The oxygen sensor comprises electrodes for participating in an electrochemical reaction and for measuring a parameter reflecting the rate of the electrochemical reaction, the parameter being selected to be the current flowing through the gel at a certain bias voltage, the electrodes being selected to be a metal of good electrical conductivity, such as silver. The oxygen sensor may further include detection means electrically connected to the two electrodes, respectively, for measuring a current flowing through the oxygen sensor through the electrodes. When in an oxygen atmosphere, oxygen can participate in electrochemical reactions at the electrodes of the sensor, thereby generating a faraday current. The higher the concentration of the oxygen is, the more the oxygen participating in the electrochemical reaction in the same time is, and the larger the generated Faraday current is; conversely, the lower the oxygen concentration, the lower the faraday current generated. By observing the change in current flowing through the sensor, the change in oxygen concentration in the environment can be known. The schematic diagram of the oxygen sensor prepared by the double-network organic hydrogel is shown in figure 3, and when the gas O to be detected in the external environment₂The molecules 11 get electrons 12 at the metal cathode 14 of the oxygen sensor, and undergo a reduction reaction in the presence of water molecules 13: o is₂+2H₂O+4e^-→4OH^-. The metal anode is a silver electrode, and the silver is oxidized at the metal anode 15: ag-e^-→Ag⁺，Ag⁺+Cl^-≈ AgCl. Oxygen sensors detect the environment by detecting changes in the rate of electrochemical reactions occurring at the gel-electrode-ambient three-phase interfaceThe concentration of oxygen in (c) varies.

It should be understood that the above-described embodiments of the present invention are merely examples for clearly illustrating the present invention, and are not intended to limit the embodiments of the present invention. Other variations and modifications will be apparent to persons skilled in the art in light of the above description. And are neither required nor exhaustive of all embodiments. Any modification, equivalent replacement, and improvement made within the spirit and principle of the present invention should be included in the protection scope of the claims of the present invention.

Claims

1. The preparation method of the double-network organogel is characterized by comprising the following steps:

2. The preparation method as claimed in claim 1, wherein the mass ratio of the acrylamide, the cross-linking agent, the initiator, the chitosan, the cosolvent and the solvent is 1500-: 1-2: 40-70: 300-500: 40-70.

3. The preparation method according to claim 1, wherein the electrolyte salt is one or more of potassium chloride, calcium chloride and sodium chloride.

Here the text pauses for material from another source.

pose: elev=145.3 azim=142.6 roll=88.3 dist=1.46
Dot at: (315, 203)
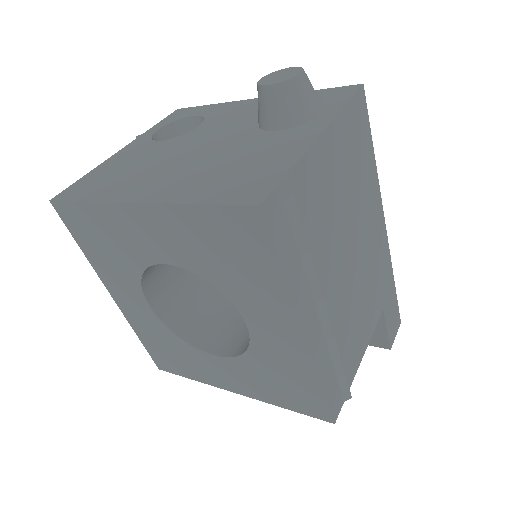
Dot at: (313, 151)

4. The preparation method as claimed in claim 1, wherein the mass ratio of the acrylamide, the cross-linking agent, the initiator, the chitosan and the cosolvent is 1500-: 1-2: 40-70: 300-500: 40-70.

5. The method according to claim 1, wherein the crosslinking agent is N, N' -methylenebisacrylamide.

6. The method of claim 1, wherein the initiator is a photoinitiator or a thermal initiator.

7. The method according to claim 1, wherein the solvent is water or water and a polyhydric alcohol having 1 to 10 carbon atoms.

8. The preparation method according to claim 1, wherein the cosolvent is one or more of acetic acid, citric acid and diluted hydrochloric acid.

9. The double-network organogel prepared by the preparation method of any one of claims 1 to 8.

10. Use of the dual network organogel of claim 9 in the preparation of an oxygen sensor.